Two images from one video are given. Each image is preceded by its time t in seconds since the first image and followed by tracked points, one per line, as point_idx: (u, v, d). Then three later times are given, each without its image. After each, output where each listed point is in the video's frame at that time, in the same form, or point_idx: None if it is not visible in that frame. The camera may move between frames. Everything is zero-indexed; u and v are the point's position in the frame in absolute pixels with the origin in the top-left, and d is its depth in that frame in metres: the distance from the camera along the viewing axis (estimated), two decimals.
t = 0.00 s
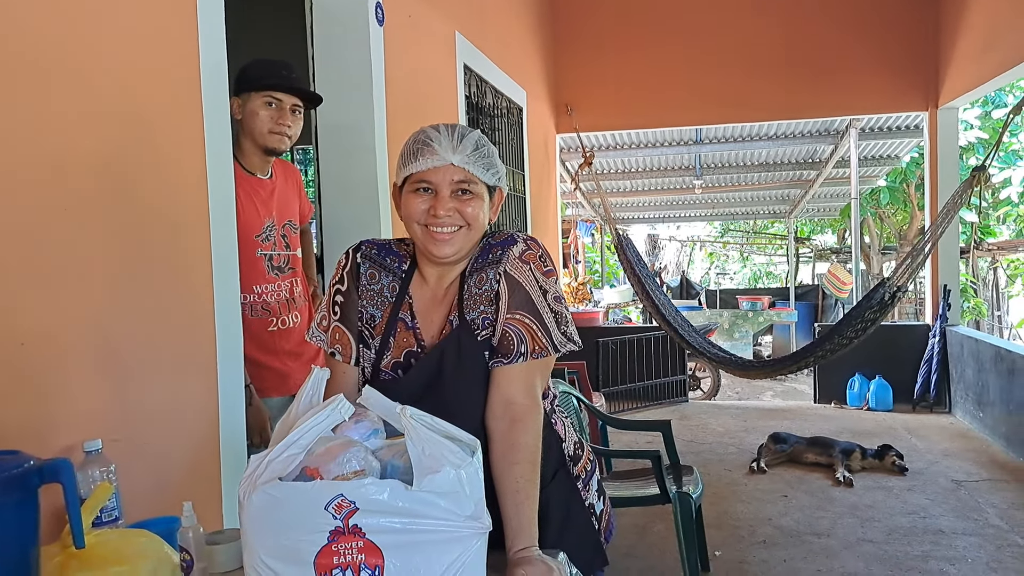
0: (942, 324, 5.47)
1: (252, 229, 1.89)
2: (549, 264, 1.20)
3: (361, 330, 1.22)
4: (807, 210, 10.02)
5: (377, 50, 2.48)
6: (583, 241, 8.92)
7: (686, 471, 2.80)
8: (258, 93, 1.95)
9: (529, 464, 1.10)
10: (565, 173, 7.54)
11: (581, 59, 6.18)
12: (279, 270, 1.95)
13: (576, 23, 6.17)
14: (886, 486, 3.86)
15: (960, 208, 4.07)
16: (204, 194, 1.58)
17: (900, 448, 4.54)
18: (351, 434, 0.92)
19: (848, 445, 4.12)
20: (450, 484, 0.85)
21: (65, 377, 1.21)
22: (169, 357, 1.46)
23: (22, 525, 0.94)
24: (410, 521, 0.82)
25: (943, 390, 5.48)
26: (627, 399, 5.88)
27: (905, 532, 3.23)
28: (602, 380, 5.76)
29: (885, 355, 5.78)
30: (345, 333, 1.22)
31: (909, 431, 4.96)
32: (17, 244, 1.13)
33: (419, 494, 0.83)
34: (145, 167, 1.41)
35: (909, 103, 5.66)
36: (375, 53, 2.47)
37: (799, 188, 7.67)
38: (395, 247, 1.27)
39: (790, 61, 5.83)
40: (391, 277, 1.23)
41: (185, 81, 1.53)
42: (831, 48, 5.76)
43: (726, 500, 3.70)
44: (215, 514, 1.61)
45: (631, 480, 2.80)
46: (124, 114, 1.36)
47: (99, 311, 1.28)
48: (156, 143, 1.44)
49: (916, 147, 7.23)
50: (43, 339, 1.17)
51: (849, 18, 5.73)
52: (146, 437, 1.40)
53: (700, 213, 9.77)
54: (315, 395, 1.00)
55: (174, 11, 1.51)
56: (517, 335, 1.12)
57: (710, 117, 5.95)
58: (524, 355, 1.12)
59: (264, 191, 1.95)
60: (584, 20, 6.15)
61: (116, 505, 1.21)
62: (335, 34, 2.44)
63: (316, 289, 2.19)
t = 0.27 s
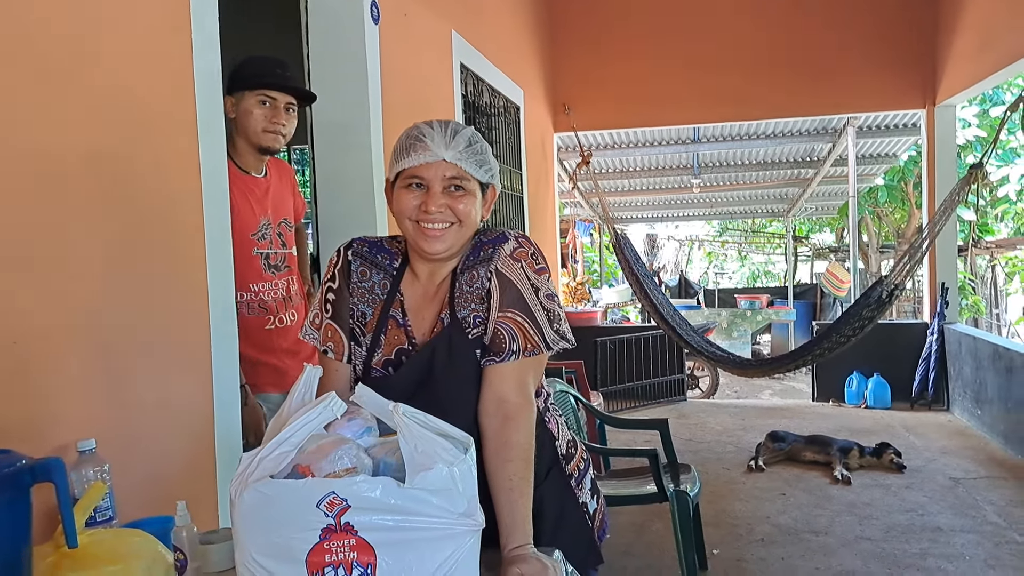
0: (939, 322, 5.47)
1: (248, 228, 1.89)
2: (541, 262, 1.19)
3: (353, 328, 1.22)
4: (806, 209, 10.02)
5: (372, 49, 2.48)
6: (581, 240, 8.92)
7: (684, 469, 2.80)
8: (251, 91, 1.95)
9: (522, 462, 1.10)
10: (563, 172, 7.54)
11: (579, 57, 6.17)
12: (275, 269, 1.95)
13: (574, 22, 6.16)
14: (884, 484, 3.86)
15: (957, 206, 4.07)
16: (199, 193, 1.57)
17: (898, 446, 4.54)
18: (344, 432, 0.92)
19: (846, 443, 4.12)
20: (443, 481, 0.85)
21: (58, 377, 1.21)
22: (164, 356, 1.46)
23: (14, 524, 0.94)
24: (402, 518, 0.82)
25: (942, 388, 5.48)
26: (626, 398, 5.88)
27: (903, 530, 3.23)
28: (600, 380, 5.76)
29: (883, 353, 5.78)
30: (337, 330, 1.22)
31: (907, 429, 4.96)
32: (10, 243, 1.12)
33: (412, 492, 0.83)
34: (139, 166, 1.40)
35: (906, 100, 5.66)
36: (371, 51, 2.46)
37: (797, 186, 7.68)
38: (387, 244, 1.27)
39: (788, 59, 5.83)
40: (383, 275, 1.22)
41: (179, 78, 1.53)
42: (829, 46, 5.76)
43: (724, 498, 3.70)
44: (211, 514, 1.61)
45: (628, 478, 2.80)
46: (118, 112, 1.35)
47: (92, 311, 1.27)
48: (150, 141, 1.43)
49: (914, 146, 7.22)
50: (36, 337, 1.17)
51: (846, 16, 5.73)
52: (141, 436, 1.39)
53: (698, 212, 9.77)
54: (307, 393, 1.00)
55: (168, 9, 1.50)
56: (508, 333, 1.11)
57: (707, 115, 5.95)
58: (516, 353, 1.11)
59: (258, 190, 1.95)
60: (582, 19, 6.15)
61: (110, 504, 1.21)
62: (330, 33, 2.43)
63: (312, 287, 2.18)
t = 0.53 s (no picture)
0: (935, 317, 5.48)
1: (241, 227, 1.88)
2: (531, 260, 1.19)
3: (342, 327, 1.21)
4: (801, 205, 10.03)
5: (364, 48, 2.47)
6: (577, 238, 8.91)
7: (680, 467, 2.81)
8: (243, 89, 1.93)
9: (514, 462, 1.10)
10: (558, 170, 7.54)
11: (573, 55, 6.17)
12: (270, 267, 1.94)
13: (568, 19, 6.16)
14: (880, 479, 3.87)
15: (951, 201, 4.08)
16: (189, 191, 1.56)
17: (894, 442, 4.55)
18: (334, 433, 0.91)
19: (842, 439, 4.13)
20: (435, 482, 0.84)
21: (46, 381, 1.20)
22: (155, 357, 1.44)
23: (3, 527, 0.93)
24: (394, 520, 0.81)
25: (937, 383, 5.49)
26: (622, 396, 5.88)
27: (899, 526, 3.24)
28: (597, 378, 5.76)
29: (879, 349, 5.80)
30: (327, 330, 1.22)
31: (903, 424, 4.97)
32: None
33: (403, 493, 0.82)
34: (128, 166, 1.39)
35: (901, 96, 5.67)
36: (363, 50, 2.46)
37: (792, 182, 7.69)
38: (376, 243, 1.26)
39: (783, 55, 5.82)
40: (372, 274, 1.22)
41: (168, 76, 1.51)
42: (822, 42, 5.76)
43: (720, 495, 3.70)
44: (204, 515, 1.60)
45: (624, 476, 2.80)
46: (107, 112, 1.34)
47: (80, 313, 1.26)
48: (139, 140, 1.42)
49: (909, 141, 7.23)
50: (25, 339, 1.16)
51: (840, 12, 5.73)
52: (132, 437, 1.39)
53: (694, 209, 9.78)
54: (297, 394, 0.99)
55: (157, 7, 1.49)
56: (498, 332, 1.11)
57: (703, 112, 5.95)
58: (506, 353, 1.11)
59: (250, 188, 1.94)
60: (576, 16, 6.14)
61: (102, 507, 1.20)
62: (323, 32, 2.42)
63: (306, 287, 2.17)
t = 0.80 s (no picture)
0: (921, 308, 5.53)
1: (227, 219, 1.87)
2: (515, 252, 1.18)
3: (327, 320, 1.21)
4: (789, 198, 10.09)
5: (351, 39, 2.46)
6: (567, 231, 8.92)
7: (668, 458, 2.82)
8: (233, 82, 1.92)
9: (501, 455, 1.10)
10: (547, 162, 7.53)
11: (561, 47, 6.15)
12: (256, 260, 1.94)
13: (556, 10, 6.13)
14: (866, 469, 3.90)
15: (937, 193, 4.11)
16: (173, 183, 1.55)
17: (880, 432, 4.60)
18: (320, 426, 0.91)
19: (829, 430, 4.17)
20: (421, 474, 0.84)
21: (29, 375, 1.18)
22: (139, 350, 1.43)
23: None
24: (379, 512, 0.81)
25: (923, 374, 5.54)
26: (611, 388, 5.90)
27: (884, 515, 3.27)
28: (586, 370, 5.77)
29: (866, 340, 5.84)
30: (312, 323, 1.21)
31: (889, 415, 5.01)
32: None
33: (389, 485, 0.82)
34: (111, 157, 1.38)
35: (887, 88, 5.69)
36: (349, 41, 2.44)
37: (780, 175, 7.72)
38: (361, 236, 1.26)
39: (771, 47, 5.83)
40: (356, 266, 1.21)
41: (150, 66, 1.50)
42: (810, 35, 5.77)
43: (708, 487, 3.72)
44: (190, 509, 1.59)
45: (612, 468, 2.81)
46: (89, 102, 1.33)
47: (63, 307, 1.25)
48: (122, 131, 1.41)
49: (895, 134, 7.27)
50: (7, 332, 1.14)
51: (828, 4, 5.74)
52: (117, 431, 1.38)
53: (682, 201, 9.80)
54: (282, 388, 0.99)
55: None
56: (483, 325, 1.11)
57: (691, 104, 5.96)
58: (491, 345, 1.11)
59: (236, 180, 1.93)
60: (564, 8, 6.12)
61: (87, 501, 1.19)
62: (308, 23, 2.41)
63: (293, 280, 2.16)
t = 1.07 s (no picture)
0: (916, 303, 5.55)
1: (221, 214, 1.86)
2: (513, 247, 1.18)
3: (325, 315, 1.21)
4: (784, 192, 10.10)
5: (346, 32, 2.45)
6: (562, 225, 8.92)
7: (664, 452, 2.83)
8: (229, 78, 1.91)
9: (499, 449, 1.10)
10: (543, 156, 7.52)
11: (557, 41, 6.14)
12: (249, 256, 1.93)
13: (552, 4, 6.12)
14: (860, 463, 3.92)
15: (932, 188, 4.11)
16: (168, 178, 1.54)
17: (875, 426, 4.62)
18: (318, 421, 0.91)
19: (824, 424, 4.18)
20: (419, 469, 0.84)
21: (25, 371, 1.18)
22: (135, 345, 1.43)
23: None
24: (378, 507, 0.81)
25: (917, 368, 5.56)
26: (607, 382, 5.91)
27: (879, 509, 3.28)
28: (582, 365, 5.77)
29: (861, 334, 5.86)
30: (309, 318, 1.21)
31: (883, 409, 5.03)
32: None
33: (387, 480, 0.82)
34: (106, 152, 1.37)
35: (882, 83, 5.70)
36: (344, 34, 2.43)
37: (776, 169, 7.72)
38: (357, 231, 1.25)
39: (767, 41, 5.83)
40: (353, 262, 1.21)
41: (145, 60, 1.49)
42: (806, 29, 5.77)
43: (704, 480, 3.74)
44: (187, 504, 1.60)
45: (609, 462, 2.82)
46: (85, 97, 1.32)
47: (58, 303, 1.25)
48: (118, 126, 1.40)
49: (890, 128, 7.29)
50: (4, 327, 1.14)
51: None
52: (113, 427, 1.38)
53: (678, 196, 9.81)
54: (279, 383, 0.99)
55: None
56: (480, 320, 1.11)
57: (687, 98, 5.96)
58: (489, 340, 1.11)
59: (231, 175, 1.92)
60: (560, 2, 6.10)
61: (84, 496, 1.20)
62: (304, 16, 2.39)
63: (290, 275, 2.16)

PROBLEM DETAILS:
Every line above from the line with "40: (391, 277, 1.23)" to the line with "56: (517, 335, 1.12)", both included, must be reproduced exactly, and no other line may appear.

TASK RESULT:
40: (391, 277, 1.23)
41: (185, 81, 1.53)
42: (831, 48, 5.76)
43: (726, 500, 3.70)
44: (215, 514, 1.61)
45: (631, 480, 2.80)
46: (124, 114, 1.36)
47: (99, 311, 1.28)
48: (156, 143, 1.44)
49: (916, 147, 7.23)
50: (43, 339, 1.17)
51: (849, 18, 5.73)
52: (146, 437, 1.40)
53: (700, 213, 9.77)
54: (315, 395, 1.00)
55: (174, 11, 1.51)
56: (517, 335, 1.12)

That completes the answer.